Wed, May 03, 2006 - Page 8 News List

How Washington hedges its bets in East Asia

By Nat Bellocchi 白樂崎

There is much written these days on US-China relations, but as Chinese President Hu Jintao's (胡錦濤) recent visit to the US shows, no clear policy by either side has surfaced. What one hears these days is that both sides are working to establish a meaningful bilateral relationship in this rapidly changing atmosphere.

The US, however, for a variety of reasons, is "hedging" policies by strengthening its capability to defend its interests in East Asia.

China is also hedging its policies, mainly in terms of gaining sources of oil and strengthening its military.

For its Taiwan policy, it is holding out for a friendlier government in two years time, with the hope of drawing Taiwan closer to China and avoiding the need to implement unification by means of force.

As for Taiwan, this is where the struggle over the cross-strait issue will be determined. Taiwan's domestic problems, however, are making it more a spectator than an active player in the fundamental changes taking place in East Asia.

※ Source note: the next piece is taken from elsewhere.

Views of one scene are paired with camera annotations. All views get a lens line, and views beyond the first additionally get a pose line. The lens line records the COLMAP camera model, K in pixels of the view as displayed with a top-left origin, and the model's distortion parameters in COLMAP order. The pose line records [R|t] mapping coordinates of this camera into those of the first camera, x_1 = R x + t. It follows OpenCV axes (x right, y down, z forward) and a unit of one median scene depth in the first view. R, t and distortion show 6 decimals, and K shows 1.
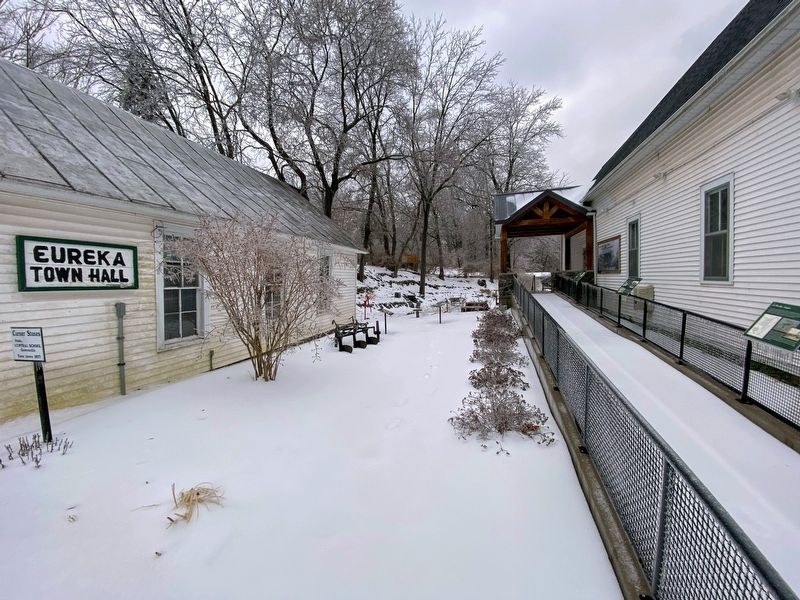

Within Taiwan, one side of the domestic political forces now looks to China for support, and the other side looks to the US for security. But the vast majority of voters will likely shun a difficult decision and opt for a continuation of the status quo despite continuous efforts by China to weaken that status by its growing military strength, by influencing the international community not to support Taiwan and by its own historical united front activity.

Taiwan is deeply involved in determining its own identity, with too little thought given to the vast change that is going on around it. President Chen Shui-bian's (陳水扁) recent paper in the Wall Street Journal, titled "We Believe in Democracy," is precisely what is needed for Taiwan. If Taiwan wants to be a country, it has to act as a country, involving itself publicly in regional issues, physically if possible, rhetorically if not.

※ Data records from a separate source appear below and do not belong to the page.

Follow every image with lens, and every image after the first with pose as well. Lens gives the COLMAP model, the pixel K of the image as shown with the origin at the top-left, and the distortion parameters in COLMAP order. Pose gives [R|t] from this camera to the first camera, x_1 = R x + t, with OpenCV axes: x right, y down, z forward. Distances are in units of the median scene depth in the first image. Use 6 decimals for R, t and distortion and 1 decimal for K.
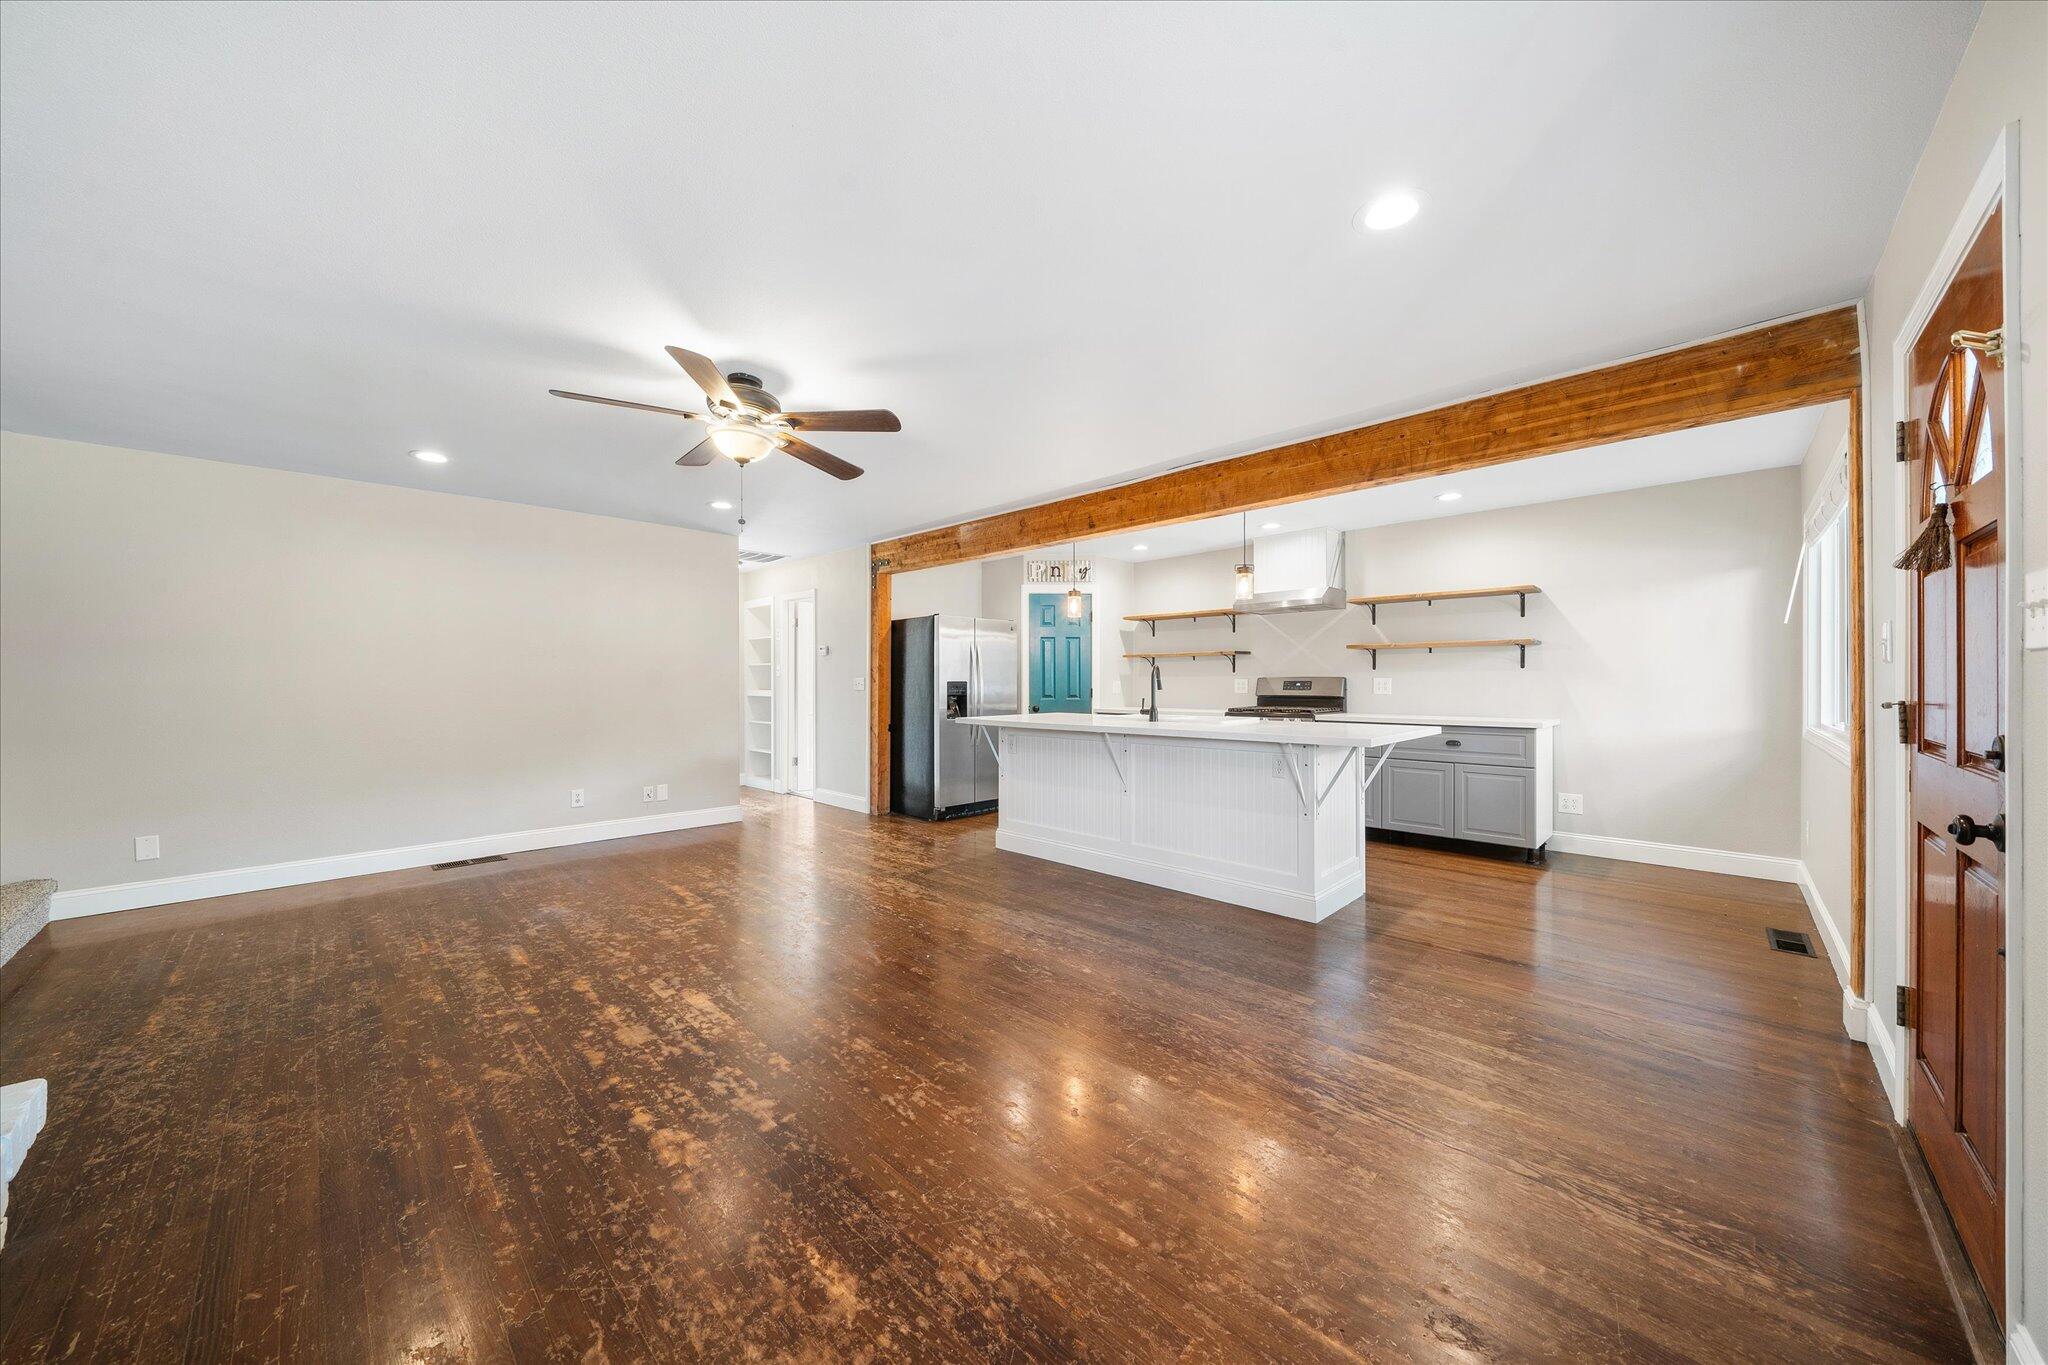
lens RADIAL K [[698.9, 0, 1031.0], [0, 698.9, 682.4], [0, 0, 1]] dist [-0.005900, 0.000194]
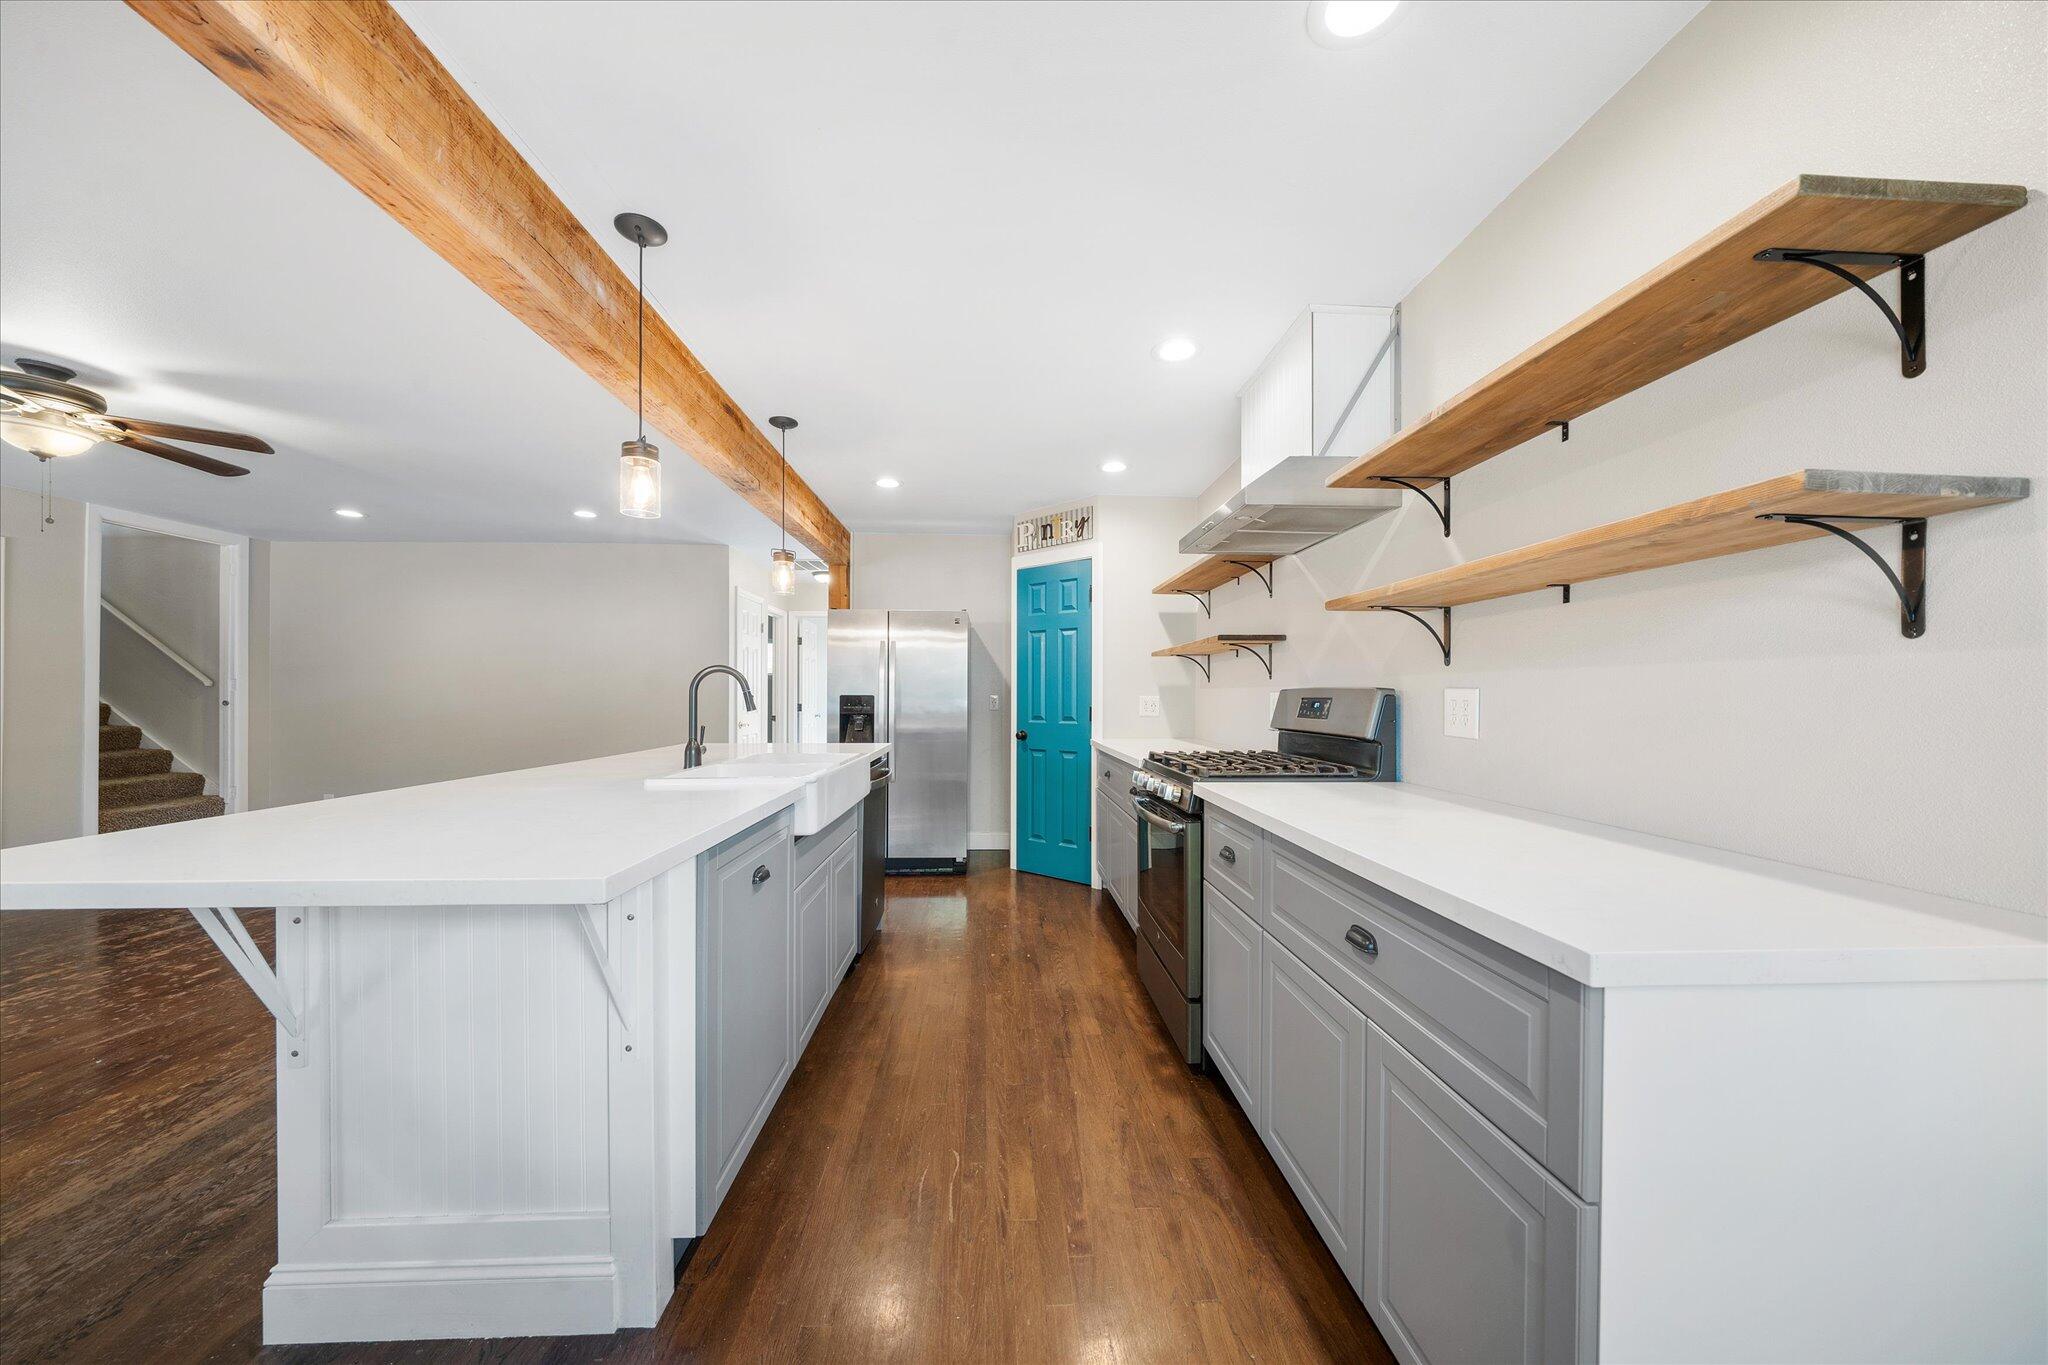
lens RADIAL K [[698.9, 0, 1025.2], [0, 698.9, 691.8], [0, 0, 1]] dist [-0.005900, 0.000194]
pose [[0.735112, 0.000650, -0.677946, 0.843393], [-0.004758, 0.999980, -0.004201, -0.003619], [0.677929, 0.006314, 0.735100, 0.879751]]
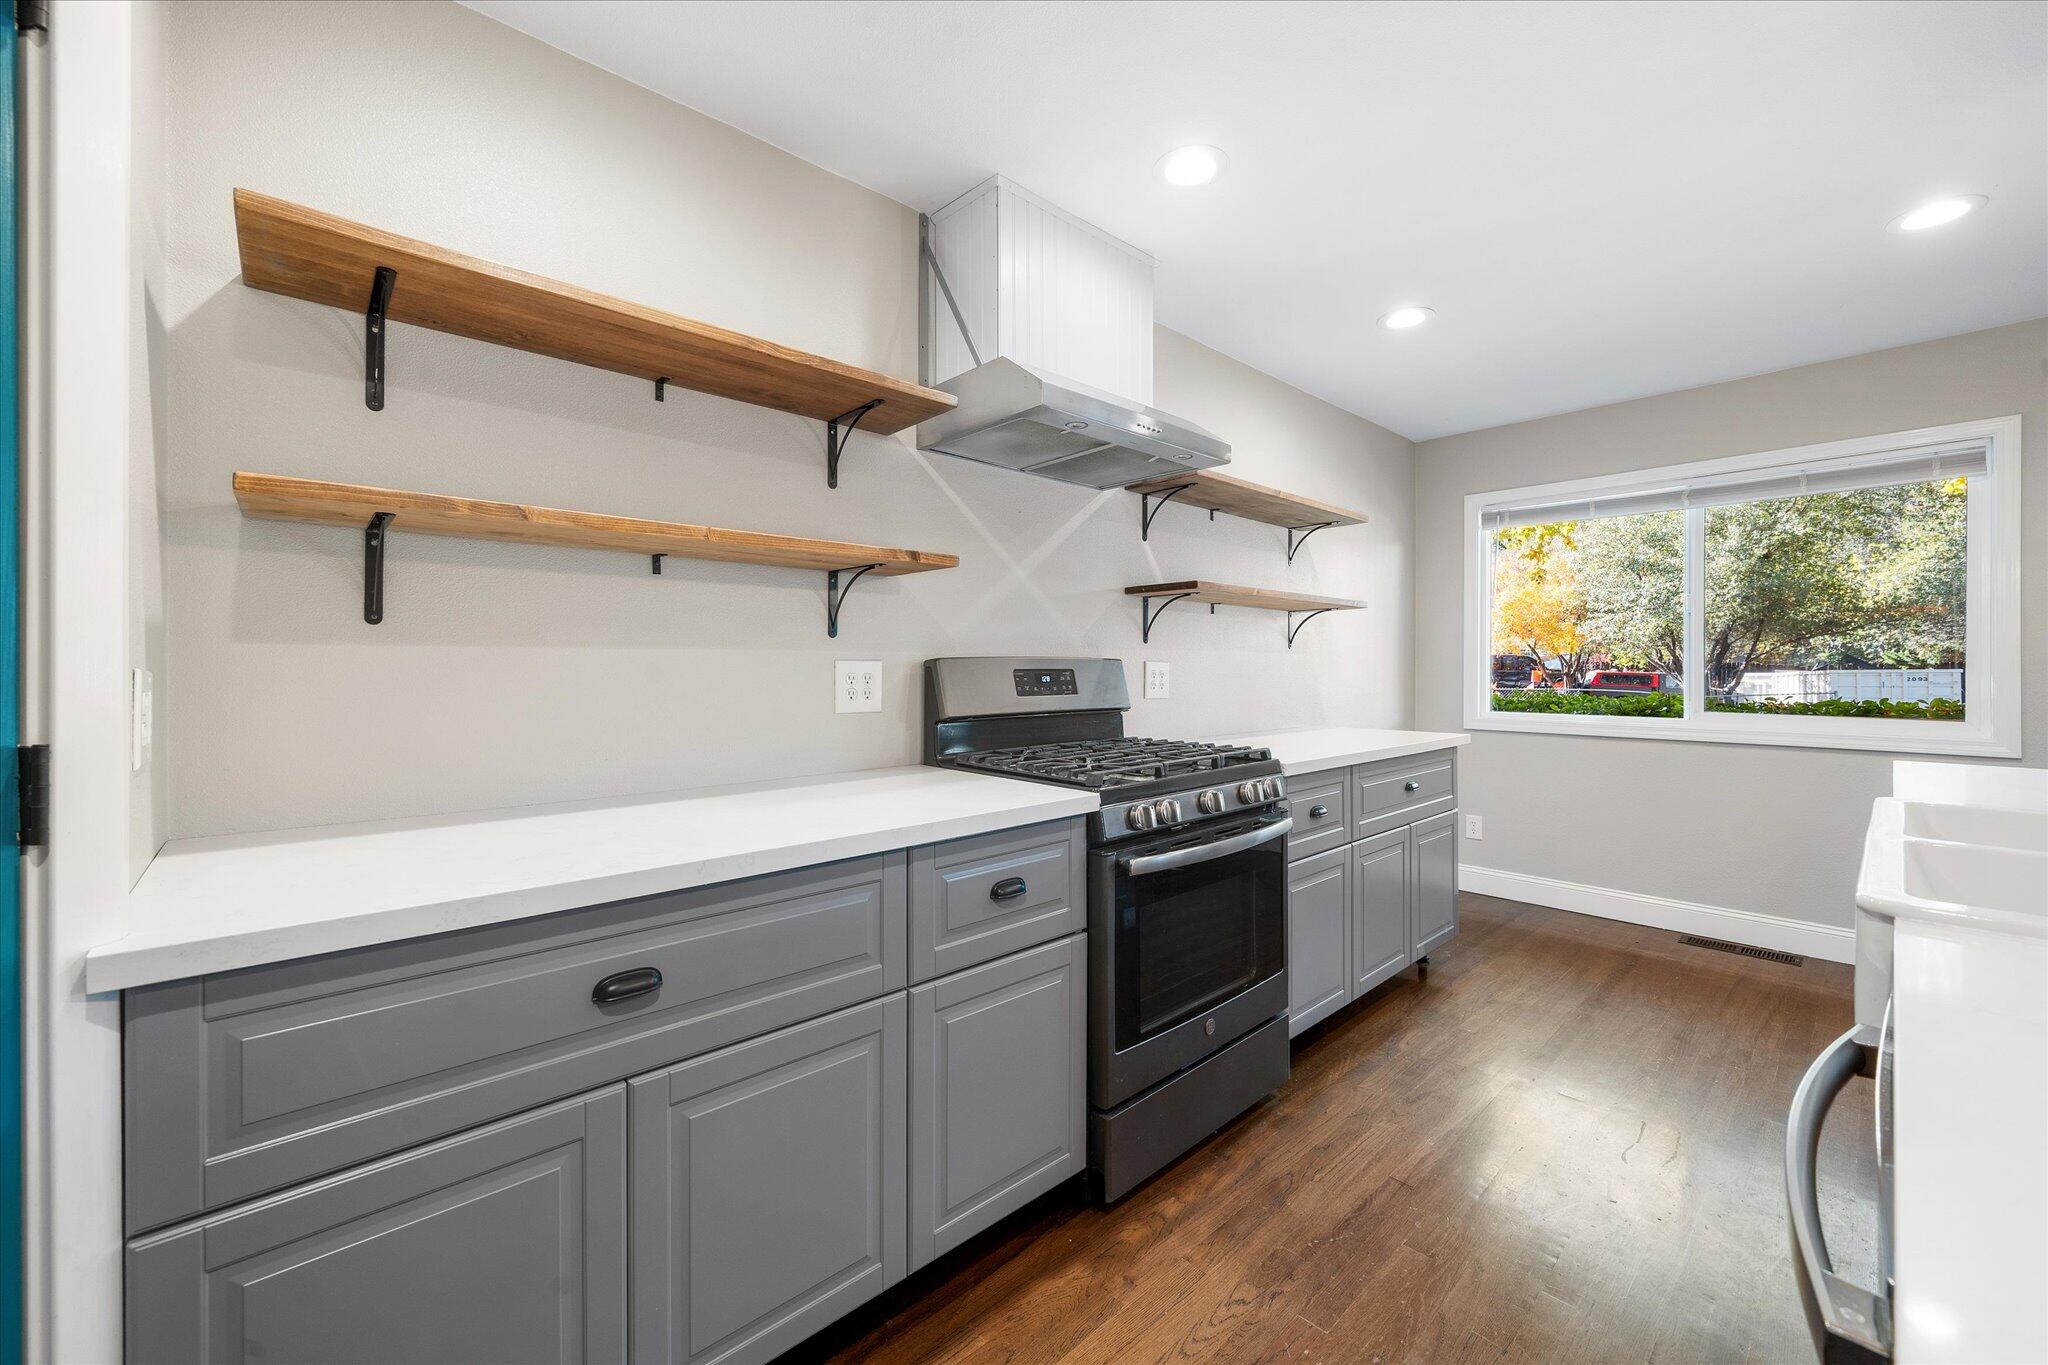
lens RADIAL K [[770.8, 0, 1014.7], [0, 770.8, 680.7], [0, 0, 1]] dist [-0.003224, 0.000155]
pose [[0.073259, -0.014026, 0.997214, -0.004318], [0.002233, 0.999901, 0.013900, -0.002022], [-0.997310, 0.001208, 0.073283, 1.537678]]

Looking at the political situation in Taiwan today, and what it may like be in two years time, may well frighten outsiders and even some in Taiwan. Both major parties are now engaged in internal struggles to gain consensus on what direction they should take for the future -- without much success.

The tendency at this point seems to be that those in power on both sides are not interested in compromise.

In the Democratic Progressive Party (DPP) the struggle between different factions can be seen very clearly. The very nature of the party is open and not very disciplined. Its strongest leader is the president, who dominates policymaking but may not be able to do so in two years time.

In the Chinese Nationalist Party (KMT) there are strong differences among factions, but the carry-over of discipline from the past is still influential in party policies. The present leader, KMT Chairman Ma Ying-jeou (馬英九), is popular among the voters, but he does not dominate the party's policies.

At the same time Taiwanese voters are clearly tired of the political struggles brought on by almost continuous elections.

For the rest of the administration's tenure, there will be a relentless chain of elections. This is likely to continue to drive voters away from the polling booth, and cause them to scorn politicians generally.

Last year China broadened its laws to legitimize -- in Beijing's view -- using force to absorb Taiwan, and Taiwan's opposition leaders met with the Chinese Communist Party in China. This was the beginning of what could be a much different cross-strait relationship and a possible change in both Taiwanese and US policies. The KMT, which once wanted to destroy the People's Republic of China (PRC), now wants to regain power to draw closer to China, and eventually, inevitably, to become a part of China.